A careful road has to be followed – unless you live in cuckooland, you will understand that we need mines and power stations and stuff. Right now in South Africa, there is a need for a large power station/s which can supply peak power for short periods. This is the Risk Mitigation Independent Power Producer Procurement Programme (RMIPPPP). It has been delayed from the start. These power producers generally use diesel or gas turbine generators and can be started and run up to full load in less than an hour. The way this country works is that anybody who gets approval to build and own these will make a fortune and has to be seriously politically connected to smooth the way for all the government approvals. In the last year, into this pool swam the powerships.

From The Argus: “Karpowership was selected as one of the preferred bidders under the RMIPPPP, which is aimed at alleviating South Africa’s near-term electricity supply crisis by fast-tracking 2 GW of new capacity. The Turkish firm was appointed to provide 1.22 GW . . . over 20 years using gas-fired powerships berthed at Coega, as well as Richards Bay, in KwaZulu-Natal, and Saldanha Bay, in the Western Cape.

“Karpowership lodged an appeal on July 13 against the Department of Forestry, Fisheries and the Environment’s (DFFE’s) rejection of its application for environmental permission. The DFFE had a maximum of 50 days to make a final decision on the appeal if no external expert was appointed to review the matter. That 50-day period ended on November 5.

“But the DFFE has told The Argus that it was in the process of appointing an independent expert to assist Minister Barbara Creecy in making a decision. As soon as the appointment process is finalised, the expert will have ten days to consider the appeal and make recommendations in respect thereof.”

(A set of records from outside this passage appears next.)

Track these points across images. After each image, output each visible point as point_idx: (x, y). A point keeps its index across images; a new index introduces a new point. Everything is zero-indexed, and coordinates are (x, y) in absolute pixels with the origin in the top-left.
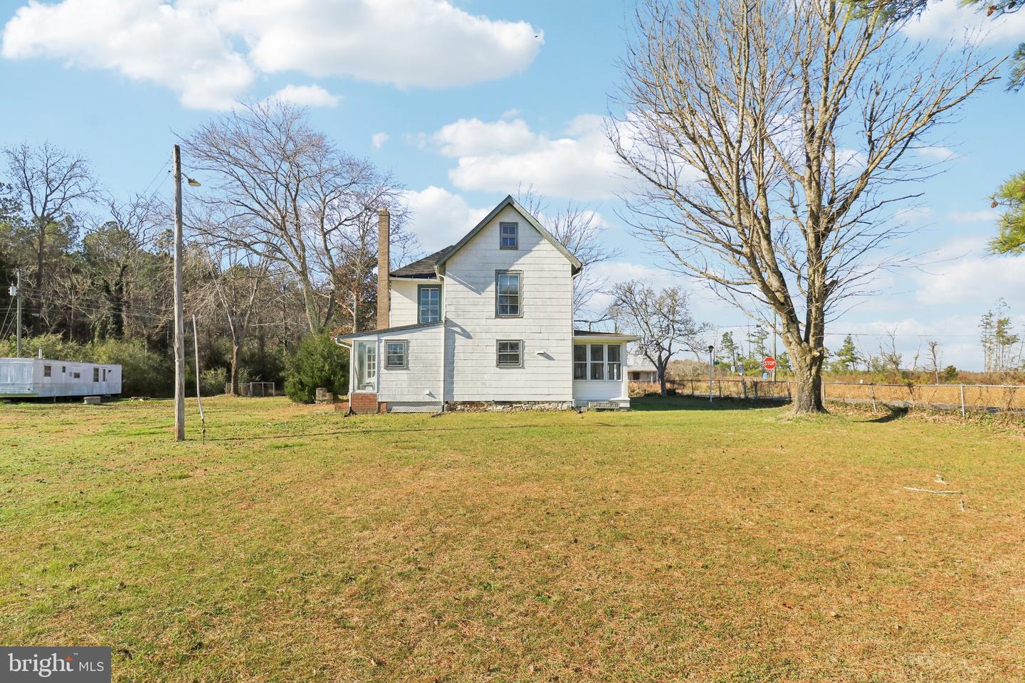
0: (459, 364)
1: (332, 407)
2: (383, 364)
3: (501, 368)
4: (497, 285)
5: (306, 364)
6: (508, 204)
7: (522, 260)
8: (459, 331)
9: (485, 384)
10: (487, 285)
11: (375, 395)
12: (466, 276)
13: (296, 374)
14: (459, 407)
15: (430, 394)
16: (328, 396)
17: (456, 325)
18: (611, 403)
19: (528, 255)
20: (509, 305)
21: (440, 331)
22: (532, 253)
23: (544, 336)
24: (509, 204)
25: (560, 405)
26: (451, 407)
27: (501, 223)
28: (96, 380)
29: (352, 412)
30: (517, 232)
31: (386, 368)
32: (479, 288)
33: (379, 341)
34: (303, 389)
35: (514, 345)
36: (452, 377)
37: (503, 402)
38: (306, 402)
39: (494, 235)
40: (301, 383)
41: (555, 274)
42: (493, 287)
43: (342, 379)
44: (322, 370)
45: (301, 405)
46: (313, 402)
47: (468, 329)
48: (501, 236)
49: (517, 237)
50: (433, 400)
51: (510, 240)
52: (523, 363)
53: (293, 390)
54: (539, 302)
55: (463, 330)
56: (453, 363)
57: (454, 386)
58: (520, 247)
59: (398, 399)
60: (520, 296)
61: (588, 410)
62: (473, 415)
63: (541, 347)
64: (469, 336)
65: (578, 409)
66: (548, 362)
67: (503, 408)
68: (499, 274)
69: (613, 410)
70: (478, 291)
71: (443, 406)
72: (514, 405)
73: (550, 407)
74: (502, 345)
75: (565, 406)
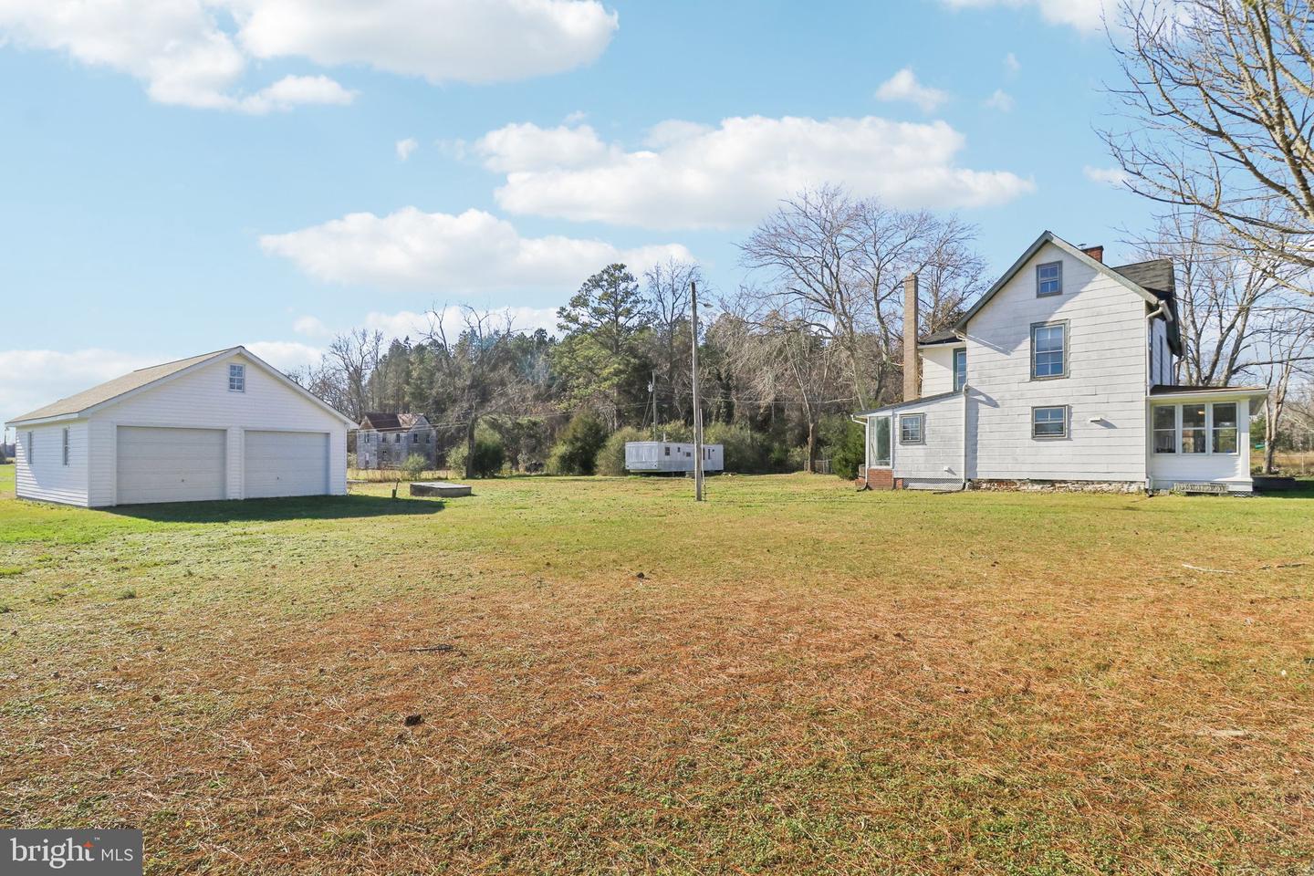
0: (983, 437)
2: (898, 440)
3: (1038, 440)
4: (1032, 341)
6: (1045, 241)
7: (1066, 307)
8: (983, 399)
9: (1017, 460)
10: (1018, 342)
11: (890, 471)
12: (992, 336)
14: (984, 486)
15: (950, 471)
17: (980, 394)
18: (1213, 485)
19: (1077, 298)
20: (1049, 363)
21: (962, 399)
22: (1080, 296)
23: (1101, 398)
24: (1047, 241)
25: (1126, 486)
26: (975, 485)
27: (1038, 266)
29: (868, 487)
30: (1061, 273)
31: (901, 443)
32: (1006, 346)
33: (894, 416)
35: (1059, 411)
36: (975, 451)
37: (1041, 480)
39: (1029, 278)
41: (1116, 317)
42: (1026, 344)
47: (994, 397)
48: (1038, 282)
49: (1061, 279)
50: (954, 477)
51: (1051, 283)
52: (1070, 434)
54: (1094, 356)
55: (988, 398)
56: (976, 436)
57: (978, 461)
58: (1065, 289)
59: (914, 476)
60: (1066, 351)
61: (1171, 493)
62: (1002, 496)
63: (1096, 413)
64: (996, 405)
65: (1152, 492)
66: (1107, 431)
67: (1042, 488)
68: (1036, 328)
69: (1216, 495)
70: (1006, 352)
71: (965, 484)
72: (1058, 485)
73: (1110, 488)
74: (1039, 413)
75: (1134, 488)
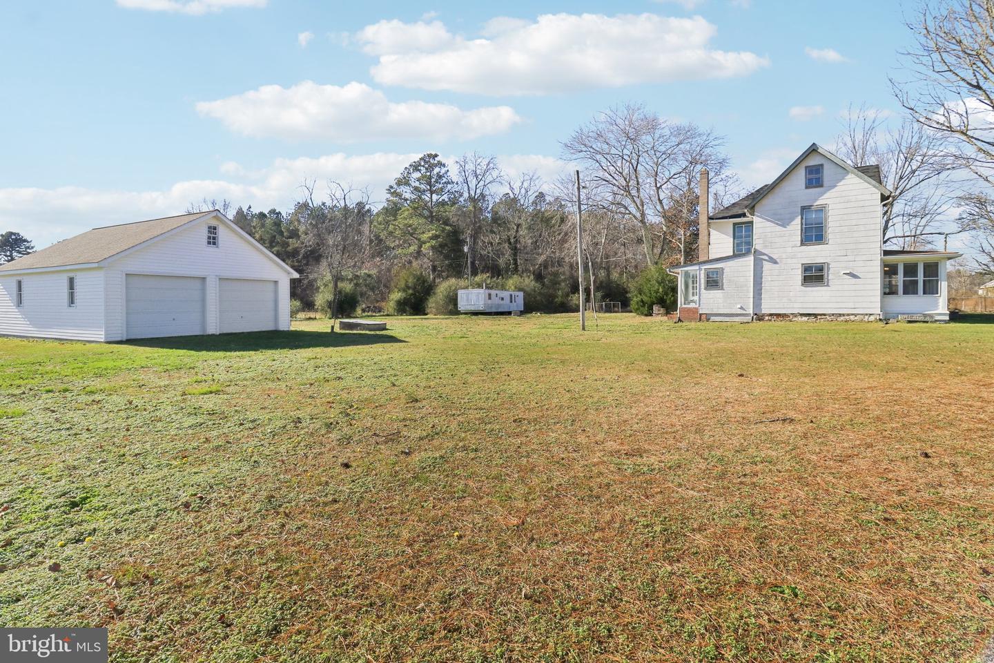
0: (766, 284)
1: (665, 318)
2: (703, 286)
3: (806, 287)
4: (802, 218)
5: (645, 287)
6: (813, 150)
7: (826, 195)
8: (767, 258)
9: (791, 300)
10: (792, 219)
11: (697, 309)
12: (773, 214)
13: (639, 295)
14: (767, 318)
15: (741, 308)
16: (662, 311)
17: (764, 254)
18: (925, 315)
19: (833, 190)
20: (814, 233)
21: (751, 258)
22: (836, 188)
23: (850, 258)
25: (867, 317)
26: (760, 318)
27: (806, 167)
28: (511, 302)
29: (680, 320)
30: (823, 172)
31: (706, 289)
32: (784, 222)
33: (700, 270)
34: (643, 306)
35: (820, 268)
36: (761, 295)
37: (808, 314)
38: (646, 315)
39: (801, 175)
40: (642, 301)
41: (862, 204)
42: (798, 220)
43: (672, 298)
44: (657, 292)
45: (643, 317)
46: (651, 315)
47: (775, 257)
48: (806, 178)
49: (822, 176)
50: (744, 312)
51: (815, 179)
52: (828, 282)
53: (637, 307)
54: (845, 229)
55: (770, 258)
56: (761, 284)
57: (763, 302)
58: (826, 183)
59: (715, 312)
60: (826, 226)
61: (897, 321)
62: (780, 323)
63: (846, 268)
64: (775, 262)
65: (886, 321)
66: (854, 280)
67: (808, 319)
68: (805, 209)
69: (927, 322)
70: (783, 226)
71: (753, 317)
72: (819, 317)
73: (856, 318)
74: (807, 268)
75: (872, 318)
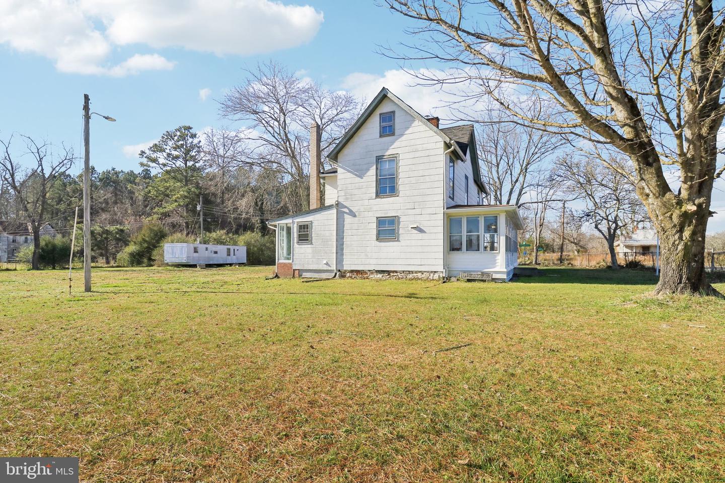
0: (347, 240)
2: (295, 241)
3: (380, 242)
4: (377, 169)
7: (396, 144)
8: (348, 211)
9: (368, 256)
10: (368, 169)
11: (291, 264)
12: (353, 165)
14: (348, 275)
15: (327, 264)
17: (346, 207)
18: (484, 274)
19: (400, 140)
20: (387, 185)
21: (333, 212)
22: (404, 137)
23: (417, 211)
24: (385, 95)
25: (432, 275)
26: (343, 276)
27: (380, 114)
29: (277, 276)
30: (394, 120)
31: (298, 243)
32: (360, 173)
33: (293, 223)
35: (393, 221)
36: (342, 249)
37: (382, 271)
39: (374, 123)
41: (427, 153)
42: (373, 171)
47: (354, 210)
48: (380, 126)
49: (394, 123)
50: (329, 269)
51: (388, 130)
52: (399, 237)
54: (413, 180)
55: (351, 211)
56: (343, 238)
57: (344, 257)
58: (397, 132)
59: (306, 267)
60: (397, 177)
61: (457, 280)
62: (358, 282)
63: (414, 222)
64: (355, 216)
65: (447, 280)
66: (420, 235)
67: (382, 276)
68: (379, 159)
69: (485, 281)
70: (360, 176)
71: (336, 273)
72: (392, 274)
73: (423, 276)
74: (380, 221)
75: (436, 276)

In short, the DFFE is still considering granting approval for these three ships to generate power and noise in marine environments. It’s now some time since November 5 and nothing has happened. But the moving finger writes: We suddenly hear, at the beginning of November 2021, that Shell wants to use marine air guns to explore for hydrocarbons off the Transkei Wild Coast. The Wild Coast. So, we all get together and pass the hat and burn the midnight oil and get this plan stopped without any assistance from the DFFE, which seems to conclude that the Shell environmental management plan, which states that marine life will suffer injury or mortality, is okay and not subject to its approval. And then still further, the seismic exploration ship, The M/V BGP Pioneer, suddenly puts to sea and starts seismic surveys, again without any DFFE response. So, we all get together and pass the hat and burn the midnight oil and get this plan stopped.

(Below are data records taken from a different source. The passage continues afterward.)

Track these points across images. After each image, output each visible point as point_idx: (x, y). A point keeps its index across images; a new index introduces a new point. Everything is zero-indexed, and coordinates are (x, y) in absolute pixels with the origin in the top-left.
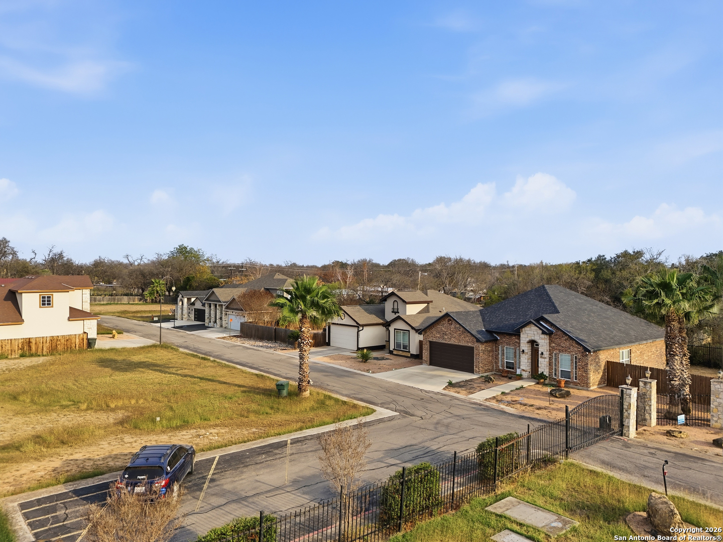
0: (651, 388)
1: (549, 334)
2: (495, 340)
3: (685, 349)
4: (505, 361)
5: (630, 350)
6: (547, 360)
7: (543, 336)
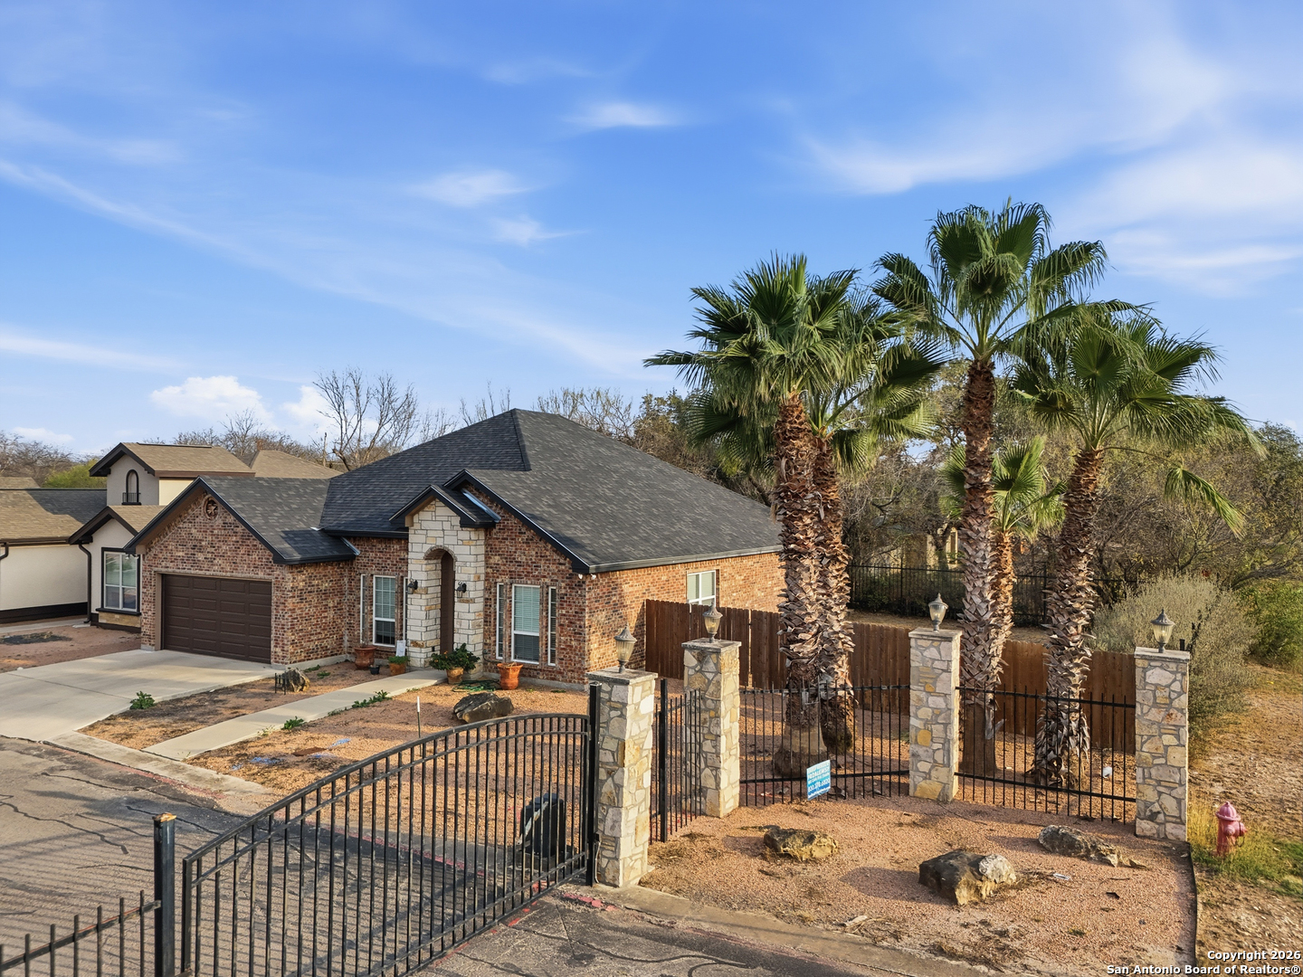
0: (718, 672)
1: (485, 525)
2: (349, 559)
3: (837, 539)
4: (375, 619)
5: (718, 571)
6: (479, 606)
7: (466, 534)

What does the DFFE do? It proposes amendments to the National Environmental Management Act (NEMA), which mean that it will be much more difficult to appeal environmental-impact assessments under the Act. You won’t be free to make your own submissions to environmental decision-making processes, such as NEMA appeals. Henceforth, generally, you will have to employ a registered environmental assessment professional (EAP).The requirement to appoint an EAP makes the processes more complex, expensive, and nullifies public participation. Those who cannot afford a registered EAP will be effectively excluded from these public participation processes.

It reminds me of Eskom and all the dodgy stuff. What is the problem with Creecy? She wants to make sure we stuff up the environment good and proper. What a shame she can’t choose the high road but has to grub-sniff around with the corrupt and greedy. What a darn shame.